Task requirements:
Output the line containing "cet élément essentiel ?" and each line after it through the end of the data, exactly as written, with pictures left out.

Records from a data collection:
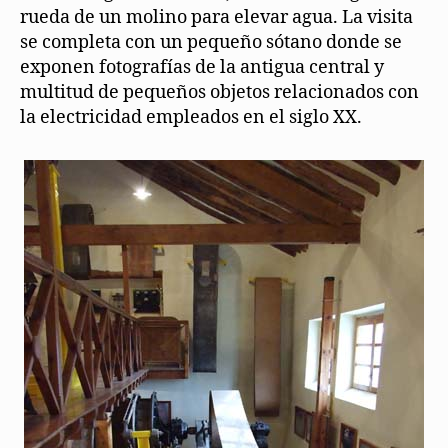
rueda de un molino para elevar agua. La visita
se completa con un pequeño sótano donde se
exponen fotografías de la antigua central y
multitud de pequeños objetos relacionados con
la electricidad empleados en el siglo XX.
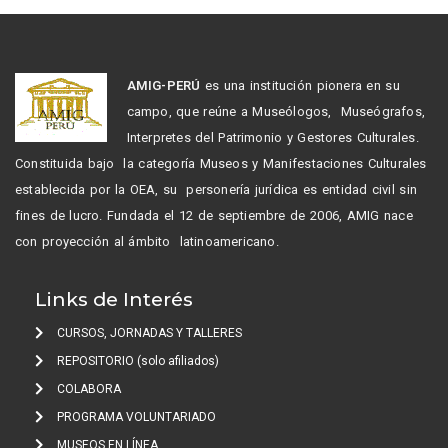
AMIG-PERÚ
es una institución pionera en su
campo, que reúne a Museólogos, Museógrafos,
Interpretes del Patrimonio y Gestores Culturales.
Constituida bajo la categoría Museos y Manifestaciones Culturales
establecida por la OEA, su personería jurídica es entidad civil sin
fines de lucro. Fundada el 12 de septiembre de 2006, AMIG nace
con proyección al ámbito latinoamericano.
Links de Interés
CURSOS, JORNADAS Y TALLERES
REPOSITORIO (solo afiliados)
COLABORA
PROGRAMA VOLUNTARIADO
MUSEOS EN LÍNEA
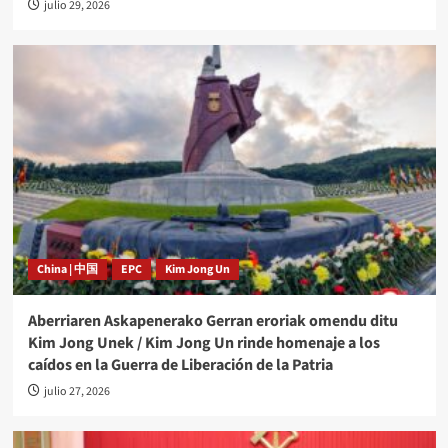
julio 29, 2026
China | 中国
EPC
Kim Jong Un
Aberriaren Askapenerako Gerran eroriak omendu ditu
Kim Jong Unek / Kim Jong Un rinde homenaje a los
caídos en la Guerra de Liberación de la Patria
julio 27, 2026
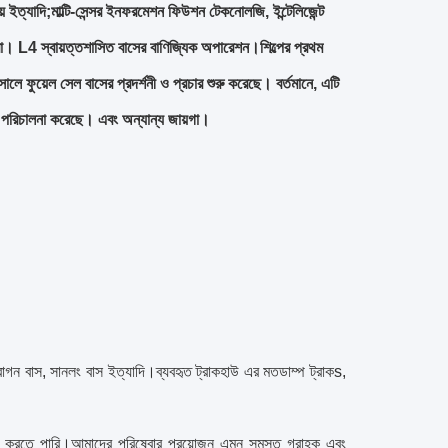
ন্বয় ইত্যাদি;মাল্টি-সেন্সর ইনফরমেশন ফিউশন টেকনোলজি, ইন্টেলিজেন্ট
 করা। L4 স্বায়ত্তশাসিত বাসের বাণিজ্যিক অপারেশন।শিল্পের প্রথম
সালে ফুয়েল সেল বাসের প্রদর্শনী ও প্রচার শুরু করেছে। বর্তমানে, এটি
ে পরিচালনা করেছে। এবং অন্যান্য জায়গা।
রাগন বাস, সানলং বাস ইত্যাদি।
ব্যবহৃত ট্রাক
হাউ এর মত
ডাম্প ট্রাক
s,
বরাহ করতে পারি।আমাদের পরিষেবার প্রয়োজন এমন সমস্ত গ্রাহক এবং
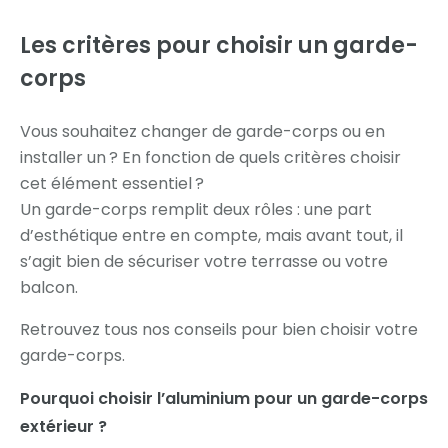
Les critères pour choisir
un garde-
corps
Vous souhaitez changer de garde-corps ou en
installer un ? En fonction de quels critères choisir
cet élément essentiel ?
Un garde-corps remplit deux rôles : une part
d’esthétique entre en compte, mais avant tout, il
s’agit bien de sécuriser votre terrasse ou votre
balcon.
Retrouvez tous nos conseils pour bien choisir votre
garde-corps.
Pourquoi choisir l’aluminium pour un garde-corps
extérieur ?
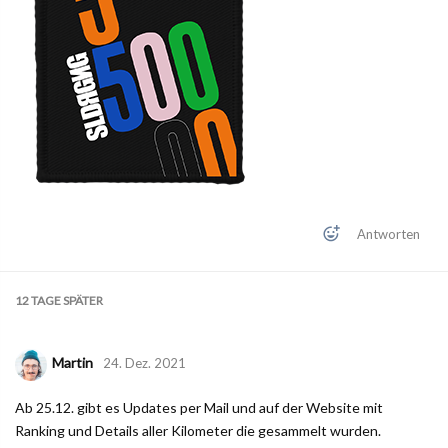
Antworten
12 TAGE
SPÄTER
Martin
24. Dez. 2021
Ab 25.12. gibt es Updates per Mail und auf der Website mit
Ranking und Details aller Kilometer die gesammelt wurden.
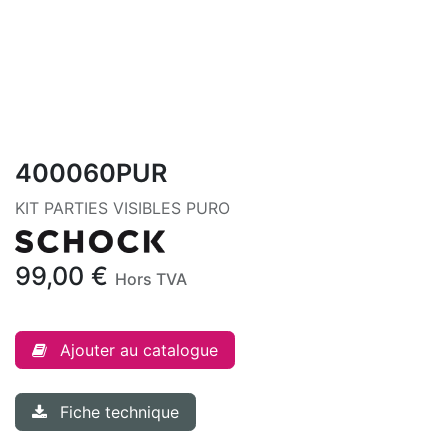
400060PUR
KIT PARTIES VISIBLES PURO
99,00
€
Hors TVA
Ajouter au catalogue
Fiche technique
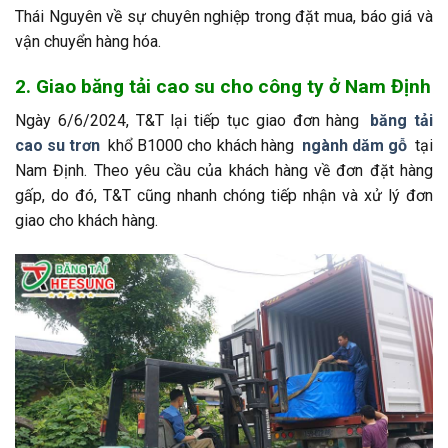
Thái Nguyên về sự chuyên nghiệp trong đặt mua, báo giá và
vận chuyển hàng hóa.
2. Giao băng tải cao su cho công ty ở Nam Định
Ngày 6/6/2024, T&T lại tiếp tục giao đơn hàng
băng tải
cao su trơn
khổ B1000 cho khách hàng
ngành dăm gỗ
tại
Nam Định. Theo yêu cầu của khách hàng về đơn đặt hàng
gấp, do đó, T&T cũng nhanh chóng tiếp nhận và xử lý đơn
giao cho khách hàng.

Result:
cet élément essentiel ?
Un garde-corps remplit deux rôles : une part
d’esthétique entre en compte, mais avant tout, il
s’agit bien de sécuriser votre terrasse ou votre
balcon.
Retrouvez tous nos conseils pour bien choisir votre
garde-corps.
Pourquoi choisir l’aluminium pour un garde-corps
extérieur ?
Antworten
12 TAGE
SPÄTER
Martin
24. Dez. 2021
Ab 25.12. gibt es Updates per Mail und auf der Website mit
Ranking und Details aller Kilometer die gesammelt wurden.
400060PUR
KIT PARTIES VISIBLES PURO
99,00
€
Hors TVA
Ajouter au catalogue
Fiche technique
Thái Nguyên về sự chuyên nghiệp trong đặt mua, báo giá và
vận chuyển hàng hóa.
2. Giao băng tải cao su cho công ty ở Nam Định
Ngày 6/6/2024, T&T lại tiếp tục giao đơn hàng
băng tải
cao su trơn
khổ B1000 cho khách hàng
ngành dăm gỗ
tại
Nam Định. Theo yêu cầu của khách hàng về đơn đặt hàng
gấp, do đó, T&T cũng nhanh chóng tiếp nhận và xử lý đơn
giao cho khách hàng.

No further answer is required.